2024-01-01 12:30:07.068 UTC   [4741]DEBUG:  checkpointer updated shared memory configuration values
cp: cannot stat '/tmp/pgbak/00000001000000D500000076': No such file or directory
2024-01-01 12:30:07.069 UTC   [4737]DEBUG:  could not restore file "00000001000000D500000076" from archive: child process exited with exit code 1
2024-01-01 12:30:07.069 UTC   [4737]DEBUG:  prune KnownAssignedXids to 10361


And this is the log records filtered the debug messages --
2024-01-01 13:09:12.622 UTC   [8367]LOG:  database system was interrupted; last known up at 2024-01-01 13:05:59 UTC
cp: cannot stat '/tmp/pgbak/00000002.history': No such file or directory
2024-01-01 13:09:12.634 UTC   [8367]LOG:  entering standby mode
cp: cannot stat '/tmp/pgbak/00000001000000D500000082': No such file or directory
2024-01-01 13:09:12.639 UTC   [8367]LOG:  redo starts at D5/82000028
2024-01-01 13:09:12.640 UTC   [8367]LOG:  consistent recovery state reached at D5/82000138
2024-01-01 13:09:12.640 UTC   [8362]LOG:  database system is ready to accept read-only connections
cp: cannot stat '/tmp/pgbak/00000001000000D500000083': No such file or directory
2024-01-01 13:09:12.649 UTC   [8374]LOG:  started streaming WAL from primary at D5/83000000 on timeline 1
2024-01-01 13:10:28.316 UTC   [8367]LOG:  recovery stopping before commit of transaction 10363, time 2024-01-01 13:10:28.315075+00
2024-01-01 13:10:28.316 UTC   [8367]LOG:  pausing at the end of recovery
2024-01-01 13:10:28.316 UTC   [8367]HINT:  Execute pg_wal_replay_resume() to promote.


It looks the replica is searching for some archived wal in the archive folder but no found.
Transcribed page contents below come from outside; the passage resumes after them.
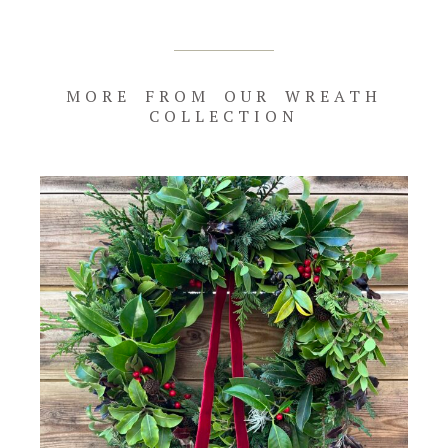
quantity
MORE FROM OUR WREATH
COLLECTION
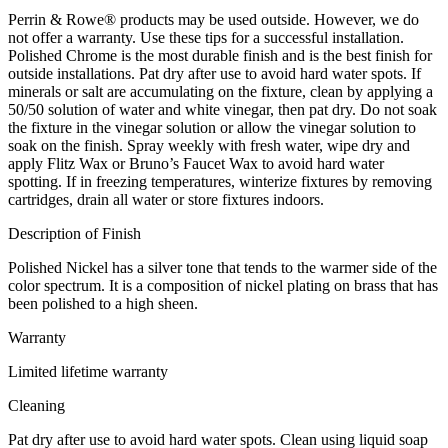
Perrin & Rowe® products may be used outside. However, we do
not offer a warranty. Use these tips for a successful installation.
Polished Chrome is the most durable finish and is the best finish for
outside installations. Pat dry after use to avoid hard water spots. If
minerals or salt are accumulating on the fixture, clean by applying a
50/50 solution of water and white vinegar, then pat dry. Do not soak
the fixture in the vinegar solution or allow the vinegar solution to
soak on the finish. Spray weekly with fresh water, wipe dry and
apply Flitz Wax or Bruno’s Faucet Wax to avoid hard water
spotting. If in freezing temperatures, winterize fixtures by removing
cartridges, drain all water or store fixtures indoors.
Description of Finish
Polished Nickel has a silver tone that tends to the warmer side of the
color spectrum. It is a composition of nickel plating on brass that has
been polished to a high sheen.
Warranty
Limited lifetime warranty
Cleaning
Pat dry after use to avoid hard water spots. Clean using liquid soap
And meanwhile I checked the /tmp/pgbak on replica and find it's empty as well…I'm not familiar with PG replication details, so I'm thinking if there's any error in my configuration so that the archived wal on primary can't be replicated to replica?
If yes, please kind correct me. Thanks in advance.

Best Answer

That looks very much like you have one of the recovery_target_* parameters set on the standby, so that recovery stops at that point. The setting was probably copied from the primary when you ran pg_basebackup.